*Your objective*: The lines below, from the first through the one containing "Figure 5. The", are to be given again exactly, with pictures left out and nothing added.

*Dataset extract*:

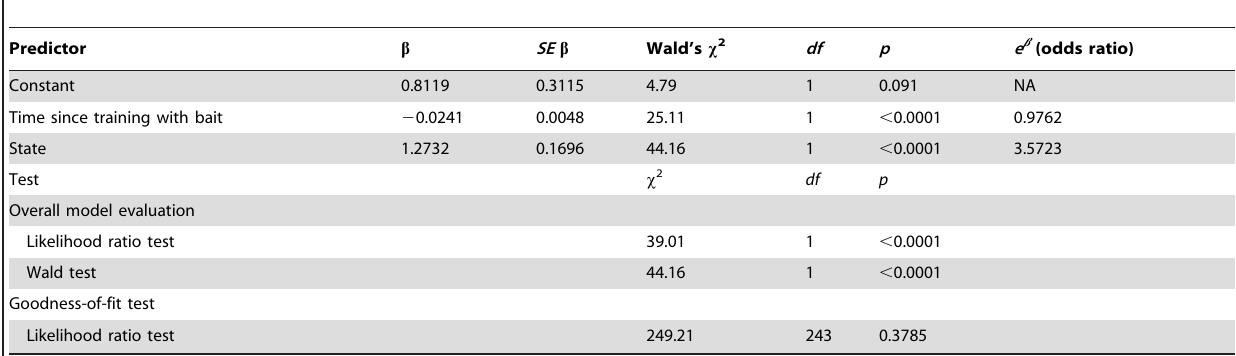
Table 2. Logistic regression analysis of the probability of wolf depredation on hunting dogs in relation to time since training with bait in Wisconsin and Michigan,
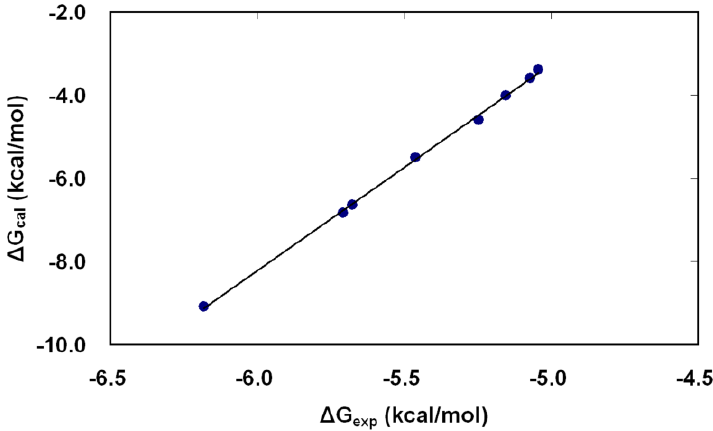
Figure 5. The correlation between the free energies of binding of inhibitors (Bz1–Bz8) as calculated by molecular dynamics in combination with the PB-SASA method (Δ G calculation) versus those derived from the experimental data of Krauser et al. (Δ G experiment) [14]. The lowest binding free energy estimate from the five different poses simulated for each inhibitor is plotted against the corresponding value calculated from experimentally determined K -values. i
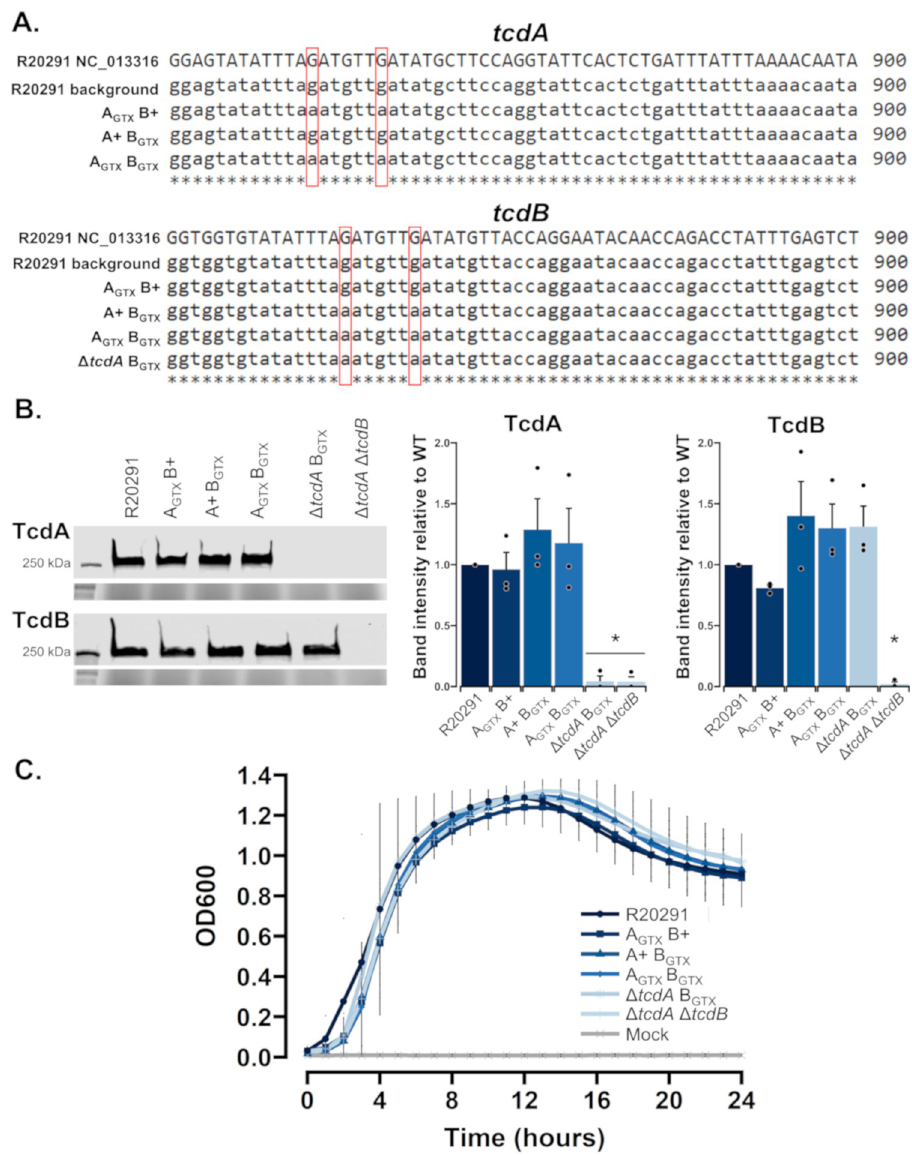
Fig 1. In vitro characterization of C . difficile mutants. (A) tcdA and tcdB gene alignments of mutant and wildtype strains to the reference genome of R20291. Red boxes highlight SNMs that deactivate GT catalytic activity. (B) Representative Western blot images of mutant and wildtype strains to confirm secretion (or lack thereof) of TcdA and TcdB. Images directly below each Western blot are stain-free gel images shown as loading controls. The graphs show densitometry analyses from Western blot experiments ( n = 3). Dots signify each replicate, bars denote the mean, and error bars represent the standard error of the mean. Significant differences were determined by Tukey’s HSD ( � p < 0.05). (C) In vitro growth curves of each strain and mock-inoculated controls ( n = 5 per treatment) cultured in BHIS for 24 hours. Dots are the average at each given timepoint, and the error bars depict the 95% confidence interval. Finally, we confirmed mutant and wildtype toxin function in vitro using cell rounding assays. Strain supernatants were obtained from bacteria cultured in toxin-inducing TY medium, followed by centrifugation and filter sterilization to remove cell contaminants. Dilu- tions of strain supernatants, TY, and purified recombinant TcdA (100 pM) and TcdB (1 pM) were placed into individual wells each containing 20,000 Vero cells and cytopathic rounding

*Exercise response*:
Table 2. Logistic regression analysis of the probability of wolf depredation on hunting dogs in relation to time since training with bait in Wisconsin and Michigan,
Figure 5. The correlation between the free energies of binding of inhibitors (Bz1–Bz8) as calculated by molecular dynamics in combination with the PB-SASA method (Δ G calculation) versus those derived from the experimental data of Krauser et al. (Δ G experiment) [14]. The lowest binding free energy estimate from the five different poses simulated for each inhibitor is plotted against the corresponding value calculated from experimentally determined K -values. i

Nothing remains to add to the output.